Thu Apr 4 13:51:53 CEST 2013

Torbjorn Granlund <tg at gmplib.org> writes:

> I sometimes get better A9 performance with *discrete* pointer updates,
> not one-out-of-four autoincrement pointer updates like used here.  I
> think the code you started with had that one-out-of-four trick for str,
> already?

Right, it uses a single update of rp (which is used for both loads and
stores), I just changed it to handle up updates in a similar way.
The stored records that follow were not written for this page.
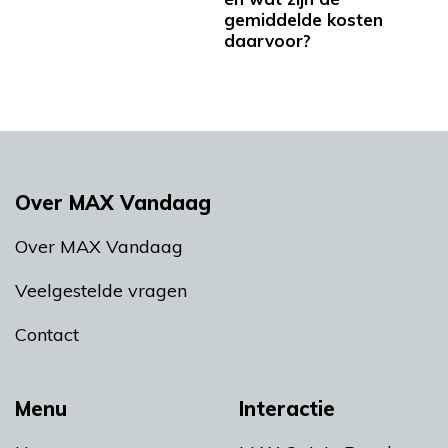
gemiddelde kosten
daarvoor?
Over MAX Vandaag
Over MAX Vandaag
Veelgestelde vragen
Contact
Menu
Interactie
> I had on the other hand not realised David's ones complement + pre-invert
> carry trick.

Not sure I understand what you are referring to here. I haven't been
following the sparc developments very closely (and I don't remember much
of sparc assembly).

> Cool!  Looks like it is actually faster than 3.9 for some
> alignments/sizes.

It seems one iteration takes 15.5 cycles. I guess that means that even
and odd iterations are executed differently? It would be nice to get it
down to 15 cycles (3.75 c/l) (the addmul_1 iteration takes 13 cycles,
there's no good reason the four additional mvn instructions should cost
more than two cycles). But I find instruction scheduling both very hard
and tedious.

> Did you time this on some other CPU too?

No. When I get home (I don't log in to the gmp machines from the office
network), I might get time to try it on the appropriate gmp machine.
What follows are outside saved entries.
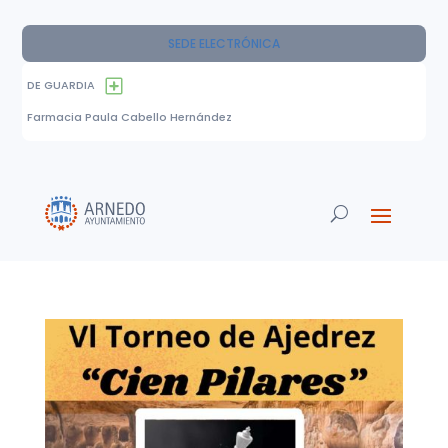
SEDE ELECTRÓNICA
DE GUARDIA
Farmacia Paula Cabello Hernández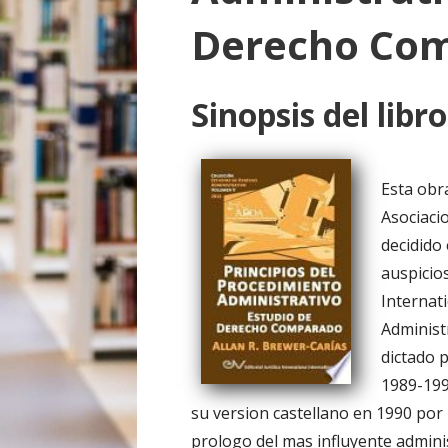
o
Derecho Co
Sinopsis del libro
Esta obr
Asociaci
decidido
auspicios
Internat
Administ
dictado p
1989-199
su version castellano en 1990 por l
prologo del mas influyente admini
> 1. Use descrete ptr updates for up and/or rp.

Maybe. Costs additional instructions, but with more freedom on where to
place the pointer increment. Loopmixer would help.

A digression: I'm running Debian GNU/Linux on my pandaboard system. The
Linux way to get access to the instruction counter seems to be via
"perf_event_open". However, when I tried it, it seems no hardware-based
events exist (I do get access to the software-based ones though, so the
interface is partially working). Also, clock_get_time with
CLOCK_PROCESS_CPUTIME_ID gives very poor accuracy, so maybe the entire
"high res timers"-subsystem is non-working. Any clues on where to look
for solving this problem is appreciated. The obvious (to me) things seem
to be enabled in the kernel config

  $ zgrep 'PERF_EV\|HIGH_RES' /proc/config.gz
  CONFIG_HIGH_RES_TIMERS=y
  CONFIG_HAVE_PERF_EVENTS=y
  CONFIG_PERF_EVENTS=y
  CONFIG_HW_PERF_EVENTS=y

And it's no use to even think of porting the loop mixer to arm without
access to cycle-accurate timing.

> 2. Move the one-out-of-four autoincrement updates to other ldr/str
>    insns.

Could try that.

> 3. Use ldm/stm.  Often an A9 win.

If we want to schedule loads early, that seems to rule out using a
single ldm to load all values used in the loop. Right? But two ldm,
loading two limbs at a time, could work. stm seems easier. Any changes
of this type will break the current loop setup logic, I'm afraid.

Regards,
/Niels

-- 
Niels Möller. PGP-encrypted email is preferred. Keyid C0B98E26.
Internet email is subject to wholesale government surveillance.